Build up your arm strength with yoga
Yoga is great for cultivating arm strength. Many women, myself included, feel their strength is somewhat lacking when it comes to the arms. Yoga offers a way to gradually build up that strength. Although many of the yoga positions that are arm intensive may seem physically challenging at first, it’s important to stick with them. Even if you can only hold the pose for a few seconds, it’s a start. Practise will help you progress and gradually cultivate greater strength and endurance.
The plank position is well known as the fourth pose in the traditional surya namaskara (salute to the sun) series. Begin in tadasana. Bring both hands on the floor and step the right foot back and go into a lunge. Then, step the left foot back as well. Bring the upper body forward so the shoulders are over the wrists. Keep the body in a straight line from the head to the toes. Do not allow the spine to dip or arch too much.
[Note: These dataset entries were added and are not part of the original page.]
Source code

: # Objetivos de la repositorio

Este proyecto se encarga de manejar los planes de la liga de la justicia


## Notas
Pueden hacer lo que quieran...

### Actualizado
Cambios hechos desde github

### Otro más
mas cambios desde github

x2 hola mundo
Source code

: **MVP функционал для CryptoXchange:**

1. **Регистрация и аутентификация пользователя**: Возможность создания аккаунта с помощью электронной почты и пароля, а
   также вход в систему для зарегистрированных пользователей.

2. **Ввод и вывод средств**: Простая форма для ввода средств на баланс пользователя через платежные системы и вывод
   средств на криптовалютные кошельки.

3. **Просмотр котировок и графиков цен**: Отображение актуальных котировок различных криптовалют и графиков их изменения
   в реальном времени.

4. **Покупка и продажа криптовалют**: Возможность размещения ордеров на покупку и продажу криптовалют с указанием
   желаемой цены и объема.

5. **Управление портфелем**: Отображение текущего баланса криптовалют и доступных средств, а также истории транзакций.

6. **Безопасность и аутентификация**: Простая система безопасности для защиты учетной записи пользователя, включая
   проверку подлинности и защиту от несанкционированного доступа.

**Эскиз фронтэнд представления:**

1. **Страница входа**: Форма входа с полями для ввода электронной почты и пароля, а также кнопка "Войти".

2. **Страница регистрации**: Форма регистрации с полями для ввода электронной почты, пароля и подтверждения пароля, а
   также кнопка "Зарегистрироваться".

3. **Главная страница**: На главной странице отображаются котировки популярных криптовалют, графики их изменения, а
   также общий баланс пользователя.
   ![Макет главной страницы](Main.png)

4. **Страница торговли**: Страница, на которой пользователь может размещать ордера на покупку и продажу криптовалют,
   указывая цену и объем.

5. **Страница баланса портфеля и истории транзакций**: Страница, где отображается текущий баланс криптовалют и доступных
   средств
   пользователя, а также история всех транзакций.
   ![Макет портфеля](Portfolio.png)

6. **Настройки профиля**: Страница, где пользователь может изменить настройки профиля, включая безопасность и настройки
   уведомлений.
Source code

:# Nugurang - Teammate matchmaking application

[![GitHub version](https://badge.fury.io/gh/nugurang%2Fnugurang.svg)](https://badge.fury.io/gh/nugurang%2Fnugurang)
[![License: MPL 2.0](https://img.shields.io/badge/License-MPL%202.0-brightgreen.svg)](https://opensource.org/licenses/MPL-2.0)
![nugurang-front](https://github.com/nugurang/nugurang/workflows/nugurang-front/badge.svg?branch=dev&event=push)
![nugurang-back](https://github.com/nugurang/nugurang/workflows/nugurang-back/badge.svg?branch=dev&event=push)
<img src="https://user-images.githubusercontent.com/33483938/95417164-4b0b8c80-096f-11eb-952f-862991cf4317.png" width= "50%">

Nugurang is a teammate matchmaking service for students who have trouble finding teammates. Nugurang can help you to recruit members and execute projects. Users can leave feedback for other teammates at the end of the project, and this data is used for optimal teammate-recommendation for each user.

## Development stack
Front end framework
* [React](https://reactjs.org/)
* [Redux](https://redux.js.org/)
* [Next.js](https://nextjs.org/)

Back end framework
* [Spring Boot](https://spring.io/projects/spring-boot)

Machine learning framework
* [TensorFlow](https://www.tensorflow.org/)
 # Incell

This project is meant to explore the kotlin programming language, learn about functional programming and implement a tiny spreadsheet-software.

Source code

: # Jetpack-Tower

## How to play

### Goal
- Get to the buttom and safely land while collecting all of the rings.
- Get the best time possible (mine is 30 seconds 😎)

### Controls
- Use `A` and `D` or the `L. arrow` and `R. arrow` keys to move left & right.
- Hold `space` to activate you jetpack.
Once you have mastered plank, you can move into chaturanga dandasana – four limbed staff pose. From plank, lower your body so it just hovers above the floor. Bend the arms so the elbows are facing straight back and coming towards the body.
This is a slight variation from the traditional dolphin pose. Begin on all fours. Bring the forearms onto the floor and interlace the fingers of both hands together. Your hands and two elbows should now be forming a tripod like position. Lift the knees up and bring the heels as close to the mat as possible, so you create a downward facing dog motion. You can stay in this position or if you’re feeling like a challenge, straighten out the body so the head comes over the hands. Similarly to the plank, the body should be in a straight line from head to toes. Then return to the initial dolphin pose and repeat several times.
Begin in dandasana and bend your knees. Keep the feet hip width apart and bring them about a foot distance away from the buttocks. Bring your hands onto the ground behind you and point the fingers forward. Then lift the buttocks off the ground. Raise the hips and chest up, but not too far forward. The body should form a straight line.
Crow is a difficult posture as it not only involves arm strength but balance as well. However, don’t feel daunted by this posture. Go within your comfort level. If you can only hold the pose for a few seconds, that’s OK. Each time you practise, you’ll gradually cultivate arm strength and will find yourself holding the position for slightly longer.
Begin in tadasana, mountain pose, and bring your hands to the floor in front of the feet. Bend the knees and bring them onto the forearms. Alternatively, you can bring the shins onto the forearms and have the kneecaps facing outward. Try to get your balance and then lift the toes off the floor. If you not entirely comfortable you can try placing a bolster in front of you to gently rest your forehead on. If you loose your balance take a break and try again. This posture, along with other arm intensive asanas is strong on the wrists so try some wrist rotations before and after doing the pose.